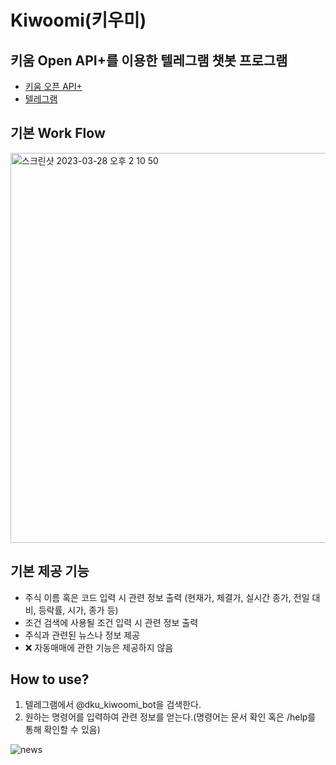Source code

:# Kiwoomi(키우미)
## 키움 Open API+를 이용한 텔레그램 챗봇 프로그램
- [키움 오픈 API+](https://www.kiwoom.com/h/customer/download/VOpenApiInfoView)
- [텔레그램](https://telegram.org/?setln=ko)

## 기본 Work Flow
<img width="624" alt="스크린샷 2023-03-28 오후 2 10 50" src="https://user-images.githubusercontent.com/79951703/228134712-bb5a3ff8-c76b-48a1-9a4c-07b8f992fe72.png">

## 기본 제공 기능
- 주식 이름 혹은 코드 입력 시 관련 정보 출력 (현재가, 체결가, 실시간 종가, 전일 대비, 등락률, 시가, 종가 등)
- 조건 검색에 사용될 조건 입력 시 관련 정보 출력
- 주식과 관련된 뉴스나 정보 제공
- ❌ 자동매매에 관한 기능은 제공하지 않음

## How to use?
1. 텔레그램에서 @dku_kiwoomi_bot을 검색한다.
2. 원하는 명령어를 입력하여 관련 정보를 얻는다.(명령어는 문서 확인 혹은 /help를 통해 확인할 수 있음)

<img alt="news" src='https://github.com/sseungki98/Kiwoomi/assets/79951703/18bf0414-6308-43b2-b766-b0b4380513ff'>
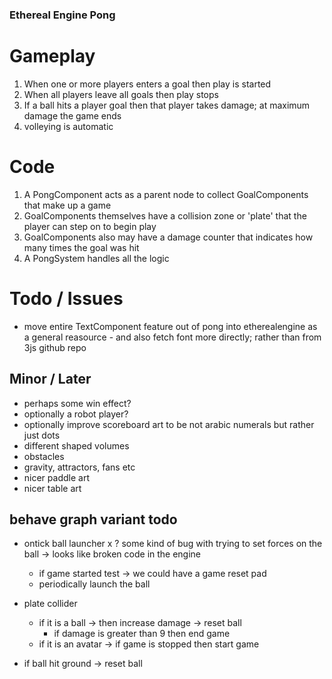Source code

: ### Ethereal Engine Pong

# Gameplay

1) When one or more players enters a goal then play is started
2) When all players leave all goals then play stops
3) If a ball hits a player goal then that player takes damage; at maximum damage the game ends
4) volleying is automatic

# Code

1) A PongComponent acts as a parent node to collect GoalComponents that make up a game
2) GoalComponents themselves have a collision zone or 'plate' that the player can step on to begin play
3) GoalComponents also may have a damage counter that indicates how many times the goal was hit
4) A PongSystem handles all the logic

# Todo / Issues

- move entire TextComponent feature out of pong into etherealengine as a general reasource - and also fetch font more directly; rather than from 3js github repo

## Minor / Later

- perhaps some win effect?
- optionally a robot player?
- optionally improve scoreboard art to be not arabic numerals but rather just dots
- different shaped volumes
- obstacles
- gravity, attractors, fans etc
- nicer paddle art
- nicer table art

## behave graph variant todo

* ontick ball launcher
  x ? some kind of bug with trying to set forces on the ball -> looks like broken code in the engine
  - if game started test -> we could have a game reset pad
  * periodically launch the ball

* plate collider
  * if it is a ball -> then increase damage -> reset ball
    * if damage is greater than 9 then end game
  - if it is an avatar -> if game is stopped then start game

- if ball hit ground -> reset ball

 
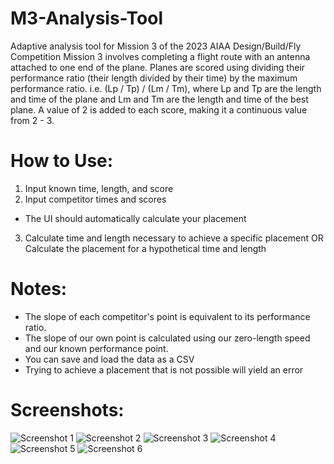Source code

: # M3-Analysis-Tool
Adaptive analysis tool for Mission 3 of the 2023 AIAA Design/Build/Fly Competition
Mission 3 involves completing a flight route with an antenna attached to one end of the plane.
Planes are scored using dividing their performance ratio (their length divided by their time) by the maximum performance ratio.
i.e. (Lp / Tp) / (Lm / Tm), where Lp and Tp are the length and time of the plane and Lm and Tm are the length and time of the best plane.
A value of 2 is added to each score, making it a continuous value from 2 - 3.

# How to Use:
1. Input known time, length, and score
2. Input competitor times and scores
* The UI should automatically calculate your placement
3. Calculate time and length necessary to achieve a specific placement OR
   Calculate the placement for a hypothetical time and length

# Notes:
- The slope of each competitor's point is equivalent to its performance ratio.
- The slope of our own point is calculated using our zero-length speed and our known performance point.
- You can save and load the data as a CSV
- Trying to achieve a placement that is not possible will yield an error

# Screenshots:
![Screenshot 1](./screenshots/ss1)
![Screenshot 2](./screenshots/ss2)
![Screenshot 3](./screenshots/ss3)
![Screenshot 4](./screenshots/ss4)
![Screenshot 5](./screenshots/ss5)
![Screenshot 6](./screenshots/ss6)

### TASK OBJECTIVE
Within the listing above, the lines starting at the one containing "2. 원하는 명령어를" and ending at the one containing "- if it is an" are to be returned exactly. Omit the pictures.

### RESULT OF THE EXERCISE
2. 원하는 명령어를 입력하여 관련 정보를 얻는다.(명령어는 문서 확인 혹은 /help를 통해 확인할 수 있음)

<img alt="news" src='https://github.com/sseungki98/Kiwoomi/assets/79951703/18bf0414-6308-43b2-b766-b0b4380513ff'>
Source code

: ### Ethereal Engine Pong

# Gameplay

1) When one or more players enters a goal then play is started
2) When all players leave all goals then play stops
3) If a ball hits a player goal then that player takes damage; at maximum damage the game ends
4) volleying is automatic

# Code

1) A PongComponent acts as a parent node to collect GoalComponents that make up a game
2) GoalComponents themselves have a collision zone or 'plate' that the player can step on to begin play
3) GoalComponents also may have a damage counter that indicates how many times the goal was hit
4) A PongSystem handles all the logic

# Todo / Issues

- move entire TextComponent feature out of pong into etherealengine as a general reasource - and also fetch font more directly; rather than from 3js github repo

## Minor / Later

- perhaps some win effect?
- optionally a robot player?
- optionally improve scoreboard art to be not arabic numerals but rather just dots
- different shaped volumes
- obstacles
- gravity, attractors, fans etc
- nicer paddle art
- nicer table art

## behave graph variant todo

* ontick ball launcher
  x ? some kind of bug with trying to set forces on the ball -> looks like broken code in the engine
  - if game started test -> we could have a game reset pad
  * periodically launch the ball

* plate collider
  * if it is a ball -> then increase damage -> reset ball
    * if damage is greater than 9 then end game
  - if it is an avatar -> if game is stopped then start game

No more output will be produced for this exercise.